If you scroll down to my usual weekly thoughts, i've been liking the EURNZD short and EURAUD bias of which both have been doing well (AUD more than the NZD). I think it's time to revisit the EURNZD and analyze the underlying justifications for the short bias. Let's first examine the volatility aspect of the currency pair. Because of the interest rate differential between NZD and the EUR, the 'carry' factor of the currency pair puts forward the assumption that downward developments in risk-appetite should drive the EURNZD pair up, as 'carry trades/risk-on' trades unwind, and that volatility for the pair increases, and vice versa in the market environment where risk sentiment is bolstered. The chart above shows the relationship between Global FX Volatility (Orange) and EURNZD 1m vols since 2007. As we can see in general, EURNZD vols tend to trade lower relative to overall FX market volatility.
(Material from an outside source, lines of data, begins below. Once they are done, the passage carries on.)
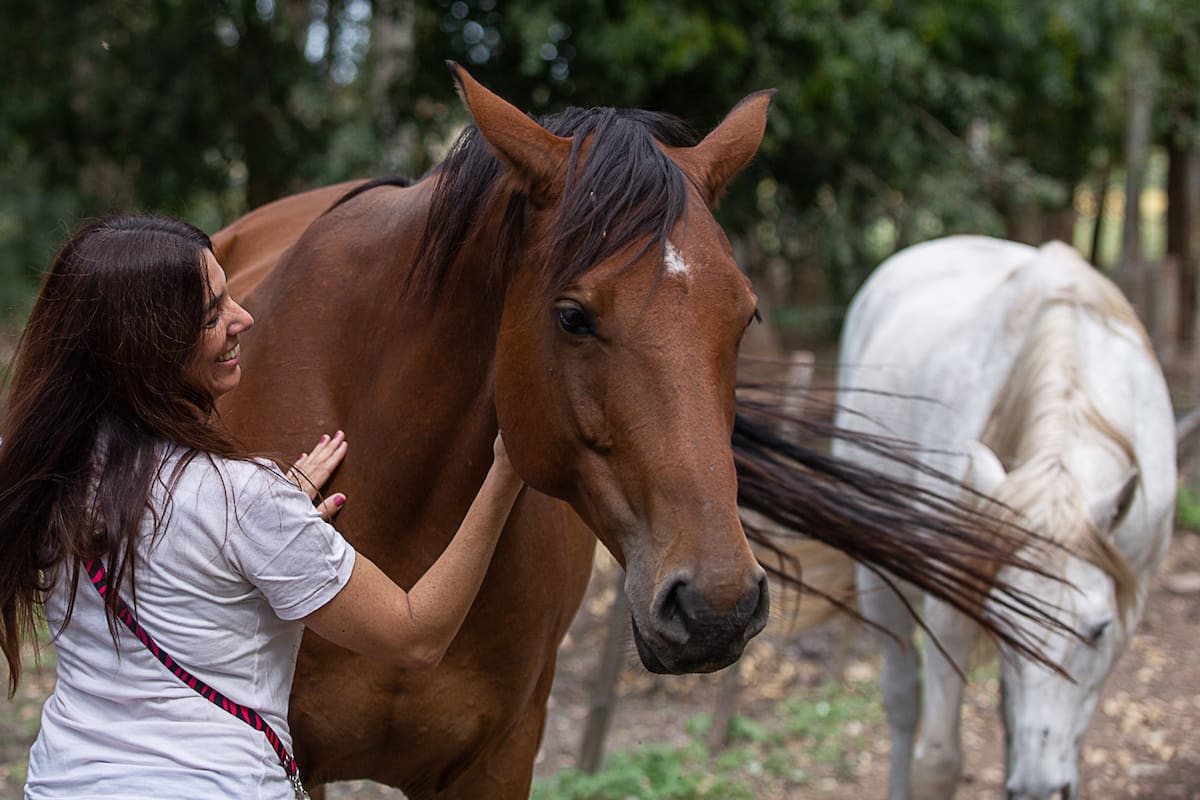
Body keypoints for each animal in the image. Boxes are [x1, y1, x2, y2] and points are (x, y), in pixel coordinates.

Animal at [835, 236, 1176, 800]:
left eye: (1099, 629)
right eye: (999, 622)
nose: (1039, 787)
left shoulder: (1129, 601)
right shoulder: (951, 602)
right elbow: (939, 761)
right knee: (903, 701)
However recently, since the August China-driven market turmoil, EURNZD vols moved higher relatively to global FX volatility. I think this short term dislocation would correct itself, primarily because 1) risk sentiment indicators such as the VIX has retraced from August highs, USDJPY and SP500 have remained to trade northbound 2) The falling commodity price factor directly impacting FX may be assumed to have diminished (see EURNOK here). 3) The macro picture behind the NZD isn't doing too badly 4) Fed Hike is increasingly priced in that the market won't find it surprising unless Fed signals that future trajectory of rate hikes is faster than 'slow and gradual'. Falling volatility, has, and should correlate to lower EURNZD.
Despite a large rebound in dairy prices in the New Zealand GDT index, prices have started to fall again, concerning some market participants to the overall outlook for the NZD economy. Despite the argument that dairy prices are important to keep an eye on for the NZD, it's not always a major factor. I have not been in the markets long enough to know if it's just a fad thing to pay attention to recently, but if we examine the news count for 'NZD and Dairy', we've only really seen headlines talking about it in the past couple of years, with comparatively little coverage before. I forgot to screen-capture a chart that overlays the GDT with the EURNZD, but a look at it would show that it is not incredibly a major driver of price movement. Yes, it has caused the current account to deteriorate slightly, but the deficit is not something to worry about significantly, at this point in time, as everyone has figured out that yes, commodity prices have impacted commodity-dollars severely, and that it would be less compelling for a further price fall in the NZD. Additionally, a more interesting development is how the RBNZ is stuck at a position where it's most likely to hold rates at 2.50%, with the odd coin-flip change of a rate cut in December, of which might be one-off, with inflation setting a trough at 0.3% this year in March, expected to pickup as base-effects fall out next year, where CPI is expected to achieve RBNZ's band midpoint of 2.0% in H2 2016, forecast courtesy of BNZ FX Research. The EUR factor of the equation similarly presents a case that should help drive the EUR/NZD rate lower, primarily on the grounds of a strong easing bias from the ECB, which has undoubtedly attracted the thought that the EUR could be a good funding currency for higher yielding currencies (like the NZD!).
The technical picture is also supporting the downside bias, where the pair on the daily chart is currently developing a flag formation, of which is generally considered to be a corrective phase in price, prior to a further break lower as momentum picks up. I have always traded spot, and hence, I still have much to learn about FX derivatives, though to keep things simple as my first shot, the idea here would be to buy a no-touch (up-and-out) barrier option at 1.6650 with an expiry of 1 month, a level of which if the flag successfully confirms further momentum to the downside, should not be returned to. On a 50K Notional, the premium paid would be around 15K, with a possible payout of 36K, giving a risk:reward of around 2.4. The risk reward is standard and isn't amazing but in my opinion is superior to a short in spot. If we traded short on spot, at the break of the flag, say at 1.6350, a conservative stop placement would be above the flag formation, but would be quite wide, at 2.0% away from the assumed breakout price. To achieve a similar risk:reward, you would need price to drop 4.0% further lower at least for a 2.0 Risk:Reward ratio. From the two, I think that even with the bearish bias for the pair, there is a higher probability for the pair to not touch 1.6650 in a month's time, then drop an extra 4.0%.